Bazı çevresel faktörlerin yanında beslenme de migren için tetikleyici olabilmektedir. Ancak bu tetikleyici besinler kişiden kişiye değişmekte olup, belli bir besinin herkes için tetikleyici olduğunu söylemek yanlıştır. Genel olarak bilinen tetikleyiciler:

📍Çikolata,
📍Eski peynirler,
📍Kırmızı şarap, sert alkollü içkiler
📍Monosodyum glutamat (MSG)
📍Salam, sucuk, sosis gibi işlenmiş etlerde bulunan nitrit,
📍Aspartam’dır.

Yukarıda sayılanlar dışında da tetikleyiciler olabilir veya yukarıda sayılanlar bazı hastalarda tetikleyici olmayabilir. Bunu anlamanın en güzel yolu ise bir migren günlüğü tutmaktır. Yani her gün yediğinizi içtiğinizi ve ağrılarınızın olduğu zamanları bir günlüğe yazıyor, hangi besinlerin sizde tetikleyici olduğunu anlıyor ve bunları diyetten çıkarıyorsunuz. İşte bu kadar basit!

Bunun yanı sıra uzun süre aç kalma, öğün atlama, yetersiz beslenme ve yetersiz sıvı tüketimi en önemli ve en sık rapor edilen migren tetikleyicilerinden. Vücut ağırlığı fazla olan bireylerde de zayıflama ile birlikte migren ataklarının ve baş ağrılarının azaldığı biliniyor.

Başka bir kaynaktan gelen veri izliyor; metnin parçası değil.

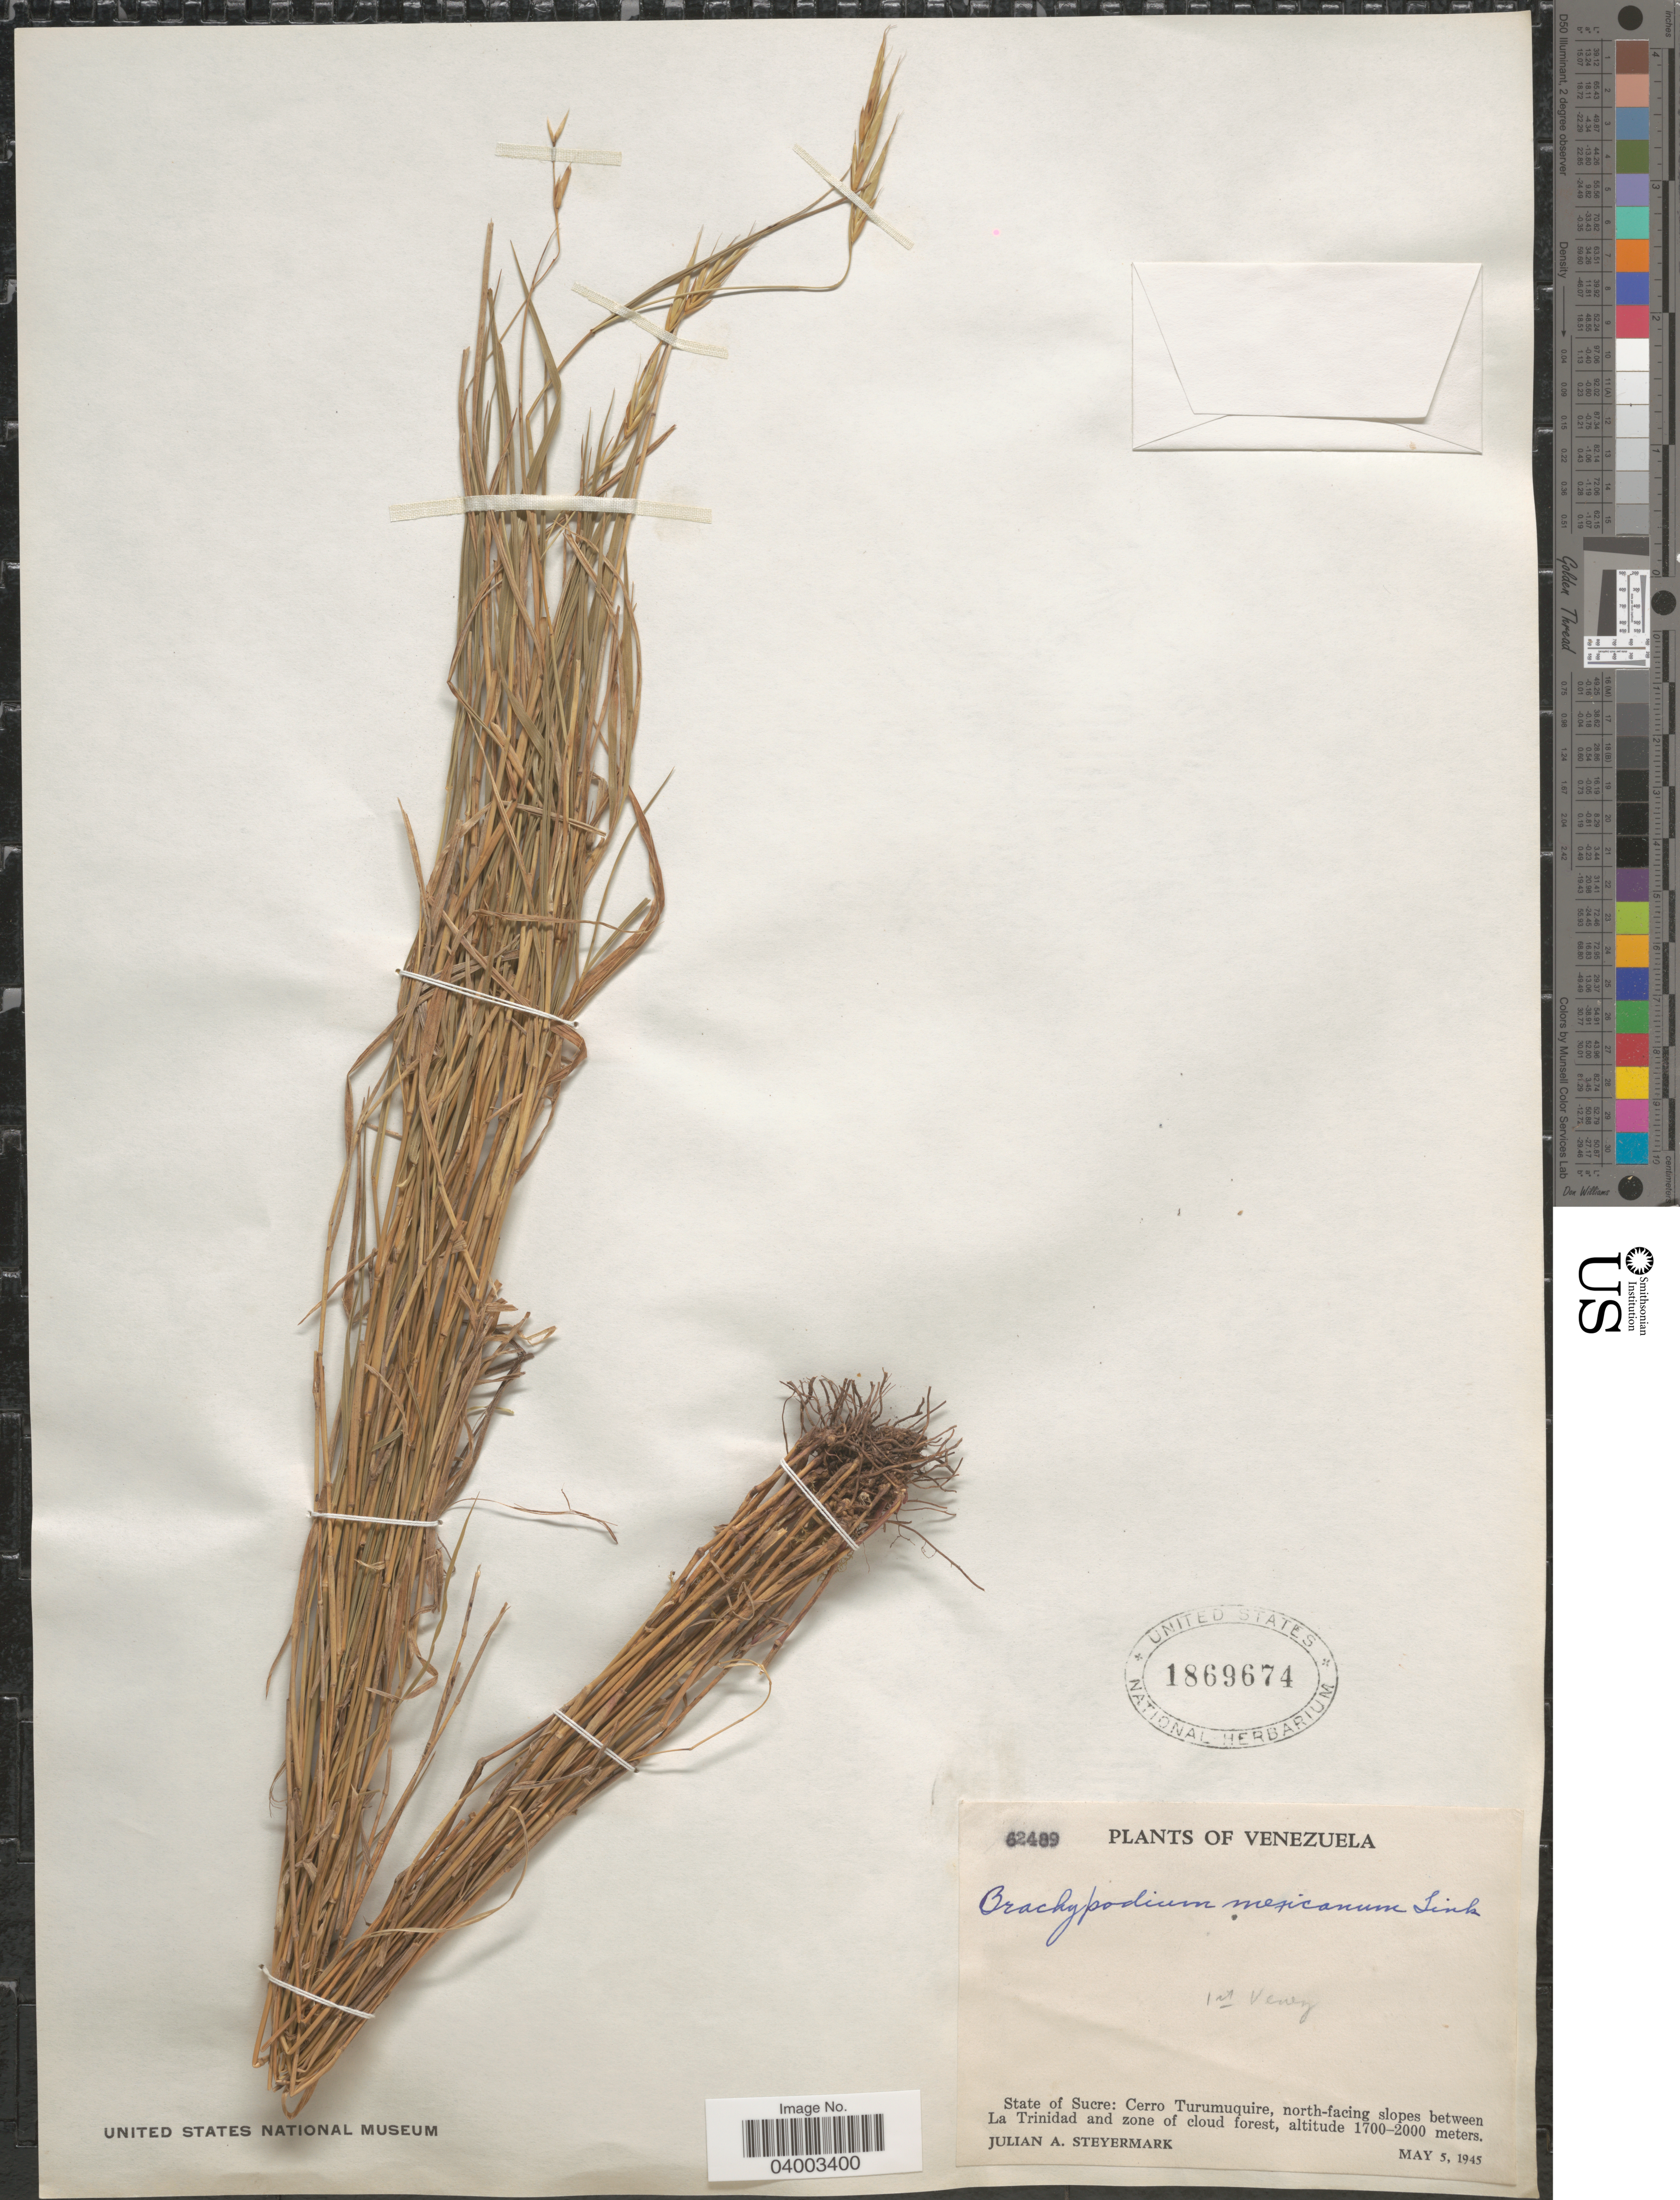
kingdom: Plantae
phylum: Tracheophyta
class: Liliopsida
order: Poales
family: Poaceae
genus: Brachypodium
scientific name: Brachypodium mexicanum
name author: (Roem. & Schult.) Link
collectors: J. Steyermark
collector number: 62489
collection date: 1945-05-05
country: Venezuela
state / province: Sucre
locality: Cerro Turumuquire, north-facing slopes between La Trinidad and zone of cloud forest.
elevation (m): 1700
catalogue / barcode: US 1869674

Migren ataklarının azaltılmasında magnezyum, B2 vitamini, omega-3, koenzim Q10 gibi besin ögelerinin diyete eklenmesinin faydalı olduğu belirtilmektedir. Bu nedenle balık (özellikle somon), ceviz, keten tohumu, kurubaklagiller, yağlı tohumlar, yeşil yapraklı sebzeler ve eğer tetikleyicilerden biri değilse süt ve süt ürünleri gibi besinlerin tüketimini artırmanızı, dengeli ve düzenli beslenmenizi, su tüketimini ihmal etmemenizi, basit şekerden uzak durmanızı ve en önemlisi tetikleyicilerinizi belirleyip bunları diyetten çıkarmanızı öneriyorum.